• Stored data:
--
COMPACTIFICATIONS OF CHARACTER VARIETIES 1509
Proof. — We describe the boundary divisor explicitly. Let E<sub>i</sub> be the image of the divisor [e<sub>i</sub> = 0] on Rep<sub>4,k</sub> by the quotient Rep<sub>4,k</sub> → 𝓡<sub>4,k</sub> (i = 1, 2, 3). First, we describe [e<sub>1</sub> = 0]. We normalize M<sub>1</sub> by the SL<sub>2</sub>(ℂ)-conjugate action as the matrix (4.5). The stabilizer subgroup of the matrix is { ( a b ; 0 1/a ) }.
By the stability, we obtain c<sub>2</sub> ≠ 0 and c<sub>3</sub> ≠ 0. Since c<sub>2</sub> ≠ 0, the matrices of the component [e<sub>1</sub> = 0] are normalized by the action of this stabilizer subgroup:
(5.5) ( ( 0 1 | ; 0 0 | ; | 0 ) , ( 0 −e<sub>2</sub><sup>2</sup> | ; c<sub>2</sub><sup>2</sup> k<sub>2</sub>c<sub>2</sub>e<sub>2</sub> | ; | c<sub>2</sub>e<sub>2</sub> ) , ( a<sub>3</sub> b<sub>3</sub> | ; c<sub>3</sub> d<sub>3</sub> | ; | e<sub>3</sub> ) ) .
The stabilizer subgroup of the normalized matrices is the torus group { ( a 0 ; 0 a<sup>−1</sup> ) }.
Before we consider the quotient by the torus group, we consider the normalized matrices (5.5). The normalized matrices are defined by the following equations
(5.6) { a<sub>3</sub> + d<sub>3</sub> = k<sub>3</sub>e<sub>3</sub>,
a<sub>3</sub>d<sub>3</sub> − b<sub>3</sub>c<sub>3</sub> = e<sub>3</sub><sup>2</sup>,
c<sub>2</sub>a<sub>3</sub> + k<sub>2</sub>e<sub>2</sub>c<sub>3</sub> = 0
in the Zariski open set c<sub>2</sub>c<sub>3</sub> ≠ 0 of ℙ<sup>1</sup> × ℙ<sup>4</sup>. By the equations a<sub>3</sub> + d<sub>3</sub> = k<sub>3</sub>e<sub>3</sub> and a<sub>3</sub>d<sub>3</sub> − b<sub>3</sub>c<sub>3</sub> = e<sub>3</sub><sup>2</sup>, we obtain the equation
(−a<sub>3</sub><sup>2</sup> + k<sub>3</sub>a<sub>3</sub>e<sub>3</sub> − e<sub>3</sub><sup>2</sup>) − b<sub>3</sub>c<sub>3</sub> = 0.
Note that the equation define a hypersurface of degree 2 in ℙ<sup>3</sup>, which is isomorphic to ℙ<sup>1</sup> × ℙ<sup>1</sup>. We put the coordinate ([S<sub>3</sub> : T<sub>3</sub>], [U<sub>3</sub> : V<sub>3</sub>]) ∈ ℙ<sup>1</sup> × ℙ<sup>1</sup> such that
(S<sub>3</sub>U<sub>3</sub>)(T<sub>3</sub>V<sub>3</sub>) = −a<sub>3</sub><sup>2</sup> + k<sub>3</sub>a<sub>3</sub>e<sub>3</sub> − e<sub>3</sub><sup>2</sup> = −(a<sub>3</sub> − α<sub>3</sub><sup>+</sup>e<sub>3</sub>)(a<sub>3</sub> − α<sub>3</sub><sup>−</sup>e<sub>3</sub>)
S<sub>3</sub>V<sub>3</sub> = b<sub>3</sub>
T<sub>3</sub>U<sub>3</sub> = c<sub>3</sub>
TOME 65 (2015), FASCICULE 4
--
• What the exercise asks:
Whatever appears in the data above must be copied word for word.

• Problem solution:
COMPACTIFICATIONS OF CHARACTER VARIETIES 1509
Proof. — We describe the boundary divisor explicitly. Let E<sub>i</sub> be the image of the divisor [e<sub>i</sub> = 0] on Rep<sub>4,k</sub> by the quotient Rep<sub>4,k</sub> → 𝓡<sub>4,k</sub> (i = 1, 2, 3). First, we describe [e<sub>1</sub> = 0]. We normalize M<sub>1</sub> by the SL<sub>2</sub>(ℂ)-conjugate action as the matrix (4.5). The stabilizer subgroup of the matrix is { ( a b ; 0 1/a ) }.
By the stability, we obtain c<sub>2</sub> ≠ 0 and c<sub>3</sub> ≠ 0. Since c<sub>2</sub> ≠ 0, the matrices of the component [e<sub>1</sub> = 0] are normalized by the action of this stabilizer subgroup:
(5.5) ( ( 0 1 | ; 0 0 | ; | 0 ) , ( 0 −e<sub>2</sub><sup>2</sup> | ; c<sub>2</sub><sup>2</sup> k<sub>2</sub>c<sub>2</sub>e<sub>2</sub> | ; | c<sub>2</sub>e<sub>2</sub> ) , ( a<sub>3</sub> b<sub>3</sub> | ; c<sub>3</sub> d<sub>3</sub> | ; | e<sub>3</sub> ) ) .
The stabilizer subgroup of the normalized matrices is the torus group { ( a 0 ; 0 a<sup>−1</sup> ) }.
Before we consider the quotient by the torus group, we consider the normalized matrices (5.5). The normalized matrices are defined by the following equations
(5.6) { a<sub>3</sub> + d<sub>3</sub> = k<sub>3</sub>e<sub>3</sub>,
a<sub>3</sub>d<sub>3</sub> − b<sub>3</sub>c<sub>3</sub> = e<sub>3</sub><sup>2</sup>,
c<sub>2</sub>a<sub>3</sub> + k<sub>2</sub>e<sub>2</sub>c<sub>3</sub> = 0
in the Zariski open set c<sub>2</sub>c<sub>3</sub> ≠ 0 of ℙ<sup>1</sup> × ℙ<sup>4</sup>. By the equations a<sub>3</sub> + d<sub>3</sub> = k<sub>3</sub>e<sub>3</sub> and a<sub>3</sub>d<sub>3</sub> − b<sub>3</sub>c<sub>3</sub> = e<sub>3</sub><sup>2</sup>, we obtain the equation
(−a<sub>3</sub><sup>2</sup> + k<sub>3</sub>a<sub>3</sub>e<sub>3</sub> − e<sub>3</sub><sup>2</sup>) − b<sub>3</sub>c<sub>3</sub> = 0.
Note that the equation define a hypersurface of degree 2 in ℙ<sup>3</sup>, which is isomorphic to ℙ<sup>1</sup> × ℙ<sup>1</sup>. We put the coordinate ([S<sub>3</sub> : T<sub>3</sub>], [U<sub>3</sub> : V<sub>3</sub>]) ∈ ℙ<sup>1</sup> × ℙ<sup>1</sup> such that
(S<sub>3</sub>U<sub>3</sub>)(T<sub>3</sub>V<sub>3</sub>) = −a<sub>3</sub><sup>2</sup> + k<sub>3</sub>a<sub>3</sub>e<sub>3</sub> − e<sub>3</sub><sup>2</sup> = −(a<sub>3</sub> − α<sub>3</sub><sup>+</sup>e<sub>3</sub>)(a<sub>3</sub> − α<sub>3</sub><sup>−</sup>e<sub>3</sub>)
S<sub>3</sub>V<sub>3</sub> = b<sub>3</sub>
T<sub>3</sub>U<sub>3</sub> = c<sub>3</sub>
TOME 65 (2015), FASCICULE 4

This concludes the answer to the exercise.